Phosphoglucomutase 3 (PGM3) deficiency is a congenital disorder of glycosylation characterized by elevated IgE, atopy, recurrent infections, autoimmunity, cognitive impairment, and cytopenias. As more patients have been described, the variability in clinical presentation has become apparent. We aimed to further characterize the phenotype of PGM3 deficiency at our center.
Medical records were retrospectively reviewed for 10 patients from 4 families with PGM3 deficiency seen at the NIH Clinical Center.

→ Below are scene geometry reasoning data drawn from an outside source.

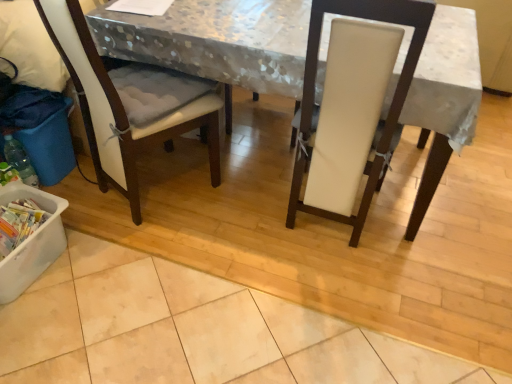
The image size is (512, 384). What do you see at coordinates (32, 242) in the screenshot? I see `white plastic container at lower left, marked as the first recycling bin in a bottom-to-top arrangement` at bounding box center [32, 242].

Where is `white fabric chair at left, the 1th chair in the left-to-right sequence`? Image resolution: width=512 pixels, height=384 pixels. white fabric chair at left, the 1th chair in the left-to-right sequence is located at coordinates (119, 107).

How much space does white leather chair at center, the second chair when ordered from left to right, occupy vertically?

1.06 meters.

Measure the distance between point (1, 2) and camera.

Point (1, 2) and camera are 5.84 feet apart from each other.

Describe the element at coordinates (30, 46) in the screenshot. Image resolution: width=512 pixels, height=384 pixels. I see `white fabric cushion at left` at that location.

The image size is (512, 384). What are the coordinates of `white plastic container at lower left, placed as the 2th recycling bin when sorted from top to bottom` in the screenshot? It's located at (32, 242).

Would you say white fabric cushion at left is outside white leather chair at center, which is the 1th chair from right to left?

Yes, white fabric cushion at left is not within white leather chair at center, which is the 1th chair from right to left.

In terms of height, does white fabric cushion at left look taller or shorter compared to white leather chair at center, which is the 1th chair from right to left?

In the image, white fabric cushion at left appears to be shorter than white leather chair at center, which is the 1th chair from right to left.

From a real-world perspective, does white fabric cushion at left stand above white leather chair at center, which is the 1th chair from right to left?

Correct, in the physical world, white fabric cushion at left is higher than white leather chair at center, which is the 1th chair from right to left.

Is white fabric cushion at left oriented towards white leather chair at center, which is the 1th chair from right to left?

Yes, white fabric cushion at left faces towards white leather chair at center, which is the 1th chair from right to left.

Is the depth of white fabric chair at left, the 1th chair in the left-to-right sequence, greater than that of white fabric-covered table at center?

No, the depth of white fabric chair at left, the 1th chair in the left-to-right sequence, is less than that of white fabric-covered table at center.

What's the angular difference between white fabric chair at left, the second chair positioned from the right, and white fabric-covered table at center's facing directions?

63.5 degrees separate the facing orientations of white fabric chair at left, the second chair positioned from the right, and white fabric-covered table at center.

From a real-world perspective, is white fabric chair at left, the 1th chair in the left-to-right sequence, above or below white fabric-covered table at center?

white fabric chair at left, the 1th chair in the left-to-right sequence, is above white fabric-covered table at center.

Consider the image. Is white fabric-covered table at center surrounded by white fabric chair at left, the 1th chair in the left-to-right sequence?

That's incorrect, white fabric-covered table at center is not inside white fabric chair at left, the 1th chair in the left-to-right sequence.

From the image's perspective, relative to white fabric chair at left, the second chair positioned from the right, is white fabric cushion at left above or below?

white fabric cushion at left is above white fabric chair at left, the second chair positioned from the right.

Based on the photo, between white fabric cushion at left and white fabric chair at left, the second chair positioned from the right, which one is positioned in front?

white fabric chair at left, the second chair positioned from the right, is more forward.

Is white fabric cushion at left at the right side of white fabric chair at left, the second chair positioned from the right?

In fact, white fabric cushion at left is to the left of white fabric chair at left, the second chair positioned from the right.

What's the angular difference between white fabric cushion at left and white fabric chair at left, the second chair positioned from the right,'s facing directions?

white fabric cushion at left and white fabric chair at left, the second chair positioned from the right, are facing 62.4 degrees away from each other.

Can you confirm if white fabric chair at left, the second chair positioned from the right, is thinner than white fabric cushion at left?

No.

Is white fabric chair at left, the 1th chair in the left-to-right sequence, placed right next to white fabric cushion at left?

white fabric chair at left, the 1th chair in the left-to-right sequence, is not next to white fabric cushion at left, and they're not touching.

Between white fabric chair at left, the second chair positioned from the right, and white fabric cushion at left, which one appears on the left side from the viewer's perspective?

Positioned to the left is white fabric cushion at left.

How many degrees apart are the facing directions of white fabric chair at left, the 1th chair in the left-to-right sequence, and translucent plastic bottle at lower left?

They differ by 65.6 degrees in their facing directions.

This screenshot has height=384, width=512. Identify the location of the 1st chair in front of the translucent plastic bottle at lower left, counting from the anchor's position. (119, 107).

Between point (104, 69) and point (4, 145), which one is positioned in front?

Positioned in front is point (104, 69).

Between white fabric chair at left, the 1th chair in the left-to-right sequence, and blue plastic recycling bin at lower left, which ranks as the second recycling bin in bottom-to-top order, which one has smaller size?

With smaller size is blue plastic recycling bin at lower left, which ranks as the second recycling bin in bottom-to-top order.

Are white fabric chair at left, the 1th chair in the left-to-right sequence, and blue plastic recycling bin at lower left, which ranks as the second recycling bin in bottom-to-top order, located far from each other?

No, there isn't a large distance between white fabric chair at left, the 1th chair in the left-to-right sequence, and blue plastic recycling bin at lower left, which ranks as the second recycling bin in bottom-to-top order.

From the picture: Is white fabric chair at left, the 1th chair in the left-to-right sequence, aimed at blue plastic recycling bin at lower left, acting as the first recycling bin starting from the top?

No, white fabric chair at left, the 1th chair in the left-to-right sequence, does not turn towards blue plastic recycling bin at lower left, acting as the first recycling bin starting from the top.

Ten patients (7 males and 3 females), aged 5 to 38 years, were evaluated at our center. Atopy was the most common manifestation, with eczema seen in all 10 patients and food and drug allergies in 9 and 8 patients, retrospectively. Sinopulmonary infections were noted in 8 patients, complicated by bronchiectasis in 5, and 5 had viral mucocutaneous infections. Seven patients had varying levels of neurocognitive impairment. Five patients had autoimmunity, including vasculitis in 4, glomerulonephritis in two, and psoriasis in one. Three affected siblings had malignancy: two with EBV-positive Hodgkin’s lymphoma, two with EBV-positive diffuse large B cell lymphoma (including one with prior Hodgkin’s), and one with squamous cell CA (SCC). Additional findings included bony abnormalities in 8 (6 with scoliosis, 2 with endplate abnormalities), single kidney (1), and heart failure (1). Nine patients had lymphopenia, 7 had severe chronic neutropenia (ANC < 500), and one had hemolytic anemia. Bone marrow biopsies were evaluated for 7 patients; three were normocellular despite neutropenia, one was hypocellular with no dysplastic features, and one had erythroid hypercellularity due to chronic hemolysis. One patient is alive and well after hematopoietic cell transplantation (HCT), with resolution of recurrent infections, severe neutropenia, and atopic dermatitis, and one patient had a lung transplant for severe bronchiectasis. There were 3 fatalities between ages 36 and 42 from malignancy (2 with lymphoma and one SCC) and one COVID-related fatality at age 18.
Although this is a multi-systemic disorder, the 30% mortality in early adulthood due to virally driven malignancies along with severe infection and chronic neutropenia suggests that HCT should be strongly considered.